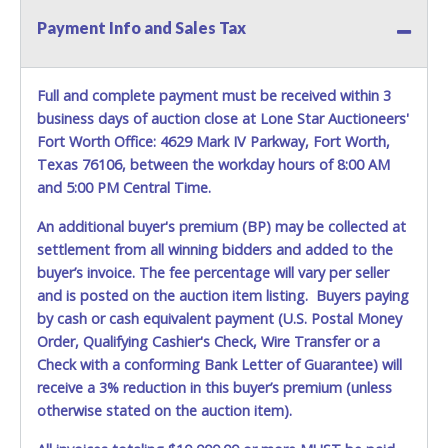
Payment Info and Sales Tax
Full and complete payment must be received within 3
business days of auction close at Lone Star Auctioneers'
Fort Worth Office: 4629 Mark IV Parkway, Fort Worth,
Texas 76106, between the workday hours of 8:00 AM
and 5:00 PM Central Time.
An additional buyer's premium (BP) may be collected at
settlement from all winning bidders and added to the
buyer’s invoice. The fee percentage will vary per seller
and is posted on the auction item listing. Buyers paying
by cash or cash equivalent payment (U.S. Postal Money
Order, Qualifying Cashier's Check, Wire Transfer or a
Check with a conforming Bank Letter of Guarantee) will
receive a 3% reduction in this buyer’s premium (unless
otherwise stated on the auction item).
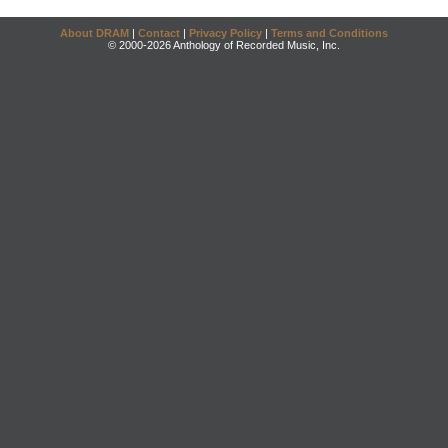
About DRAM
|
Contact
|
Privacy Policy
|
Terms and Conditions
© 2000-2026 Anthology of Recorded Music, Inc.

### Problem description
Show each line of the material that includes the word "will".

### Answer to this exercise
buyer’s invoice. The fee percentage will vary per seller
Check with a conforming Bank Letter of Guarantee) will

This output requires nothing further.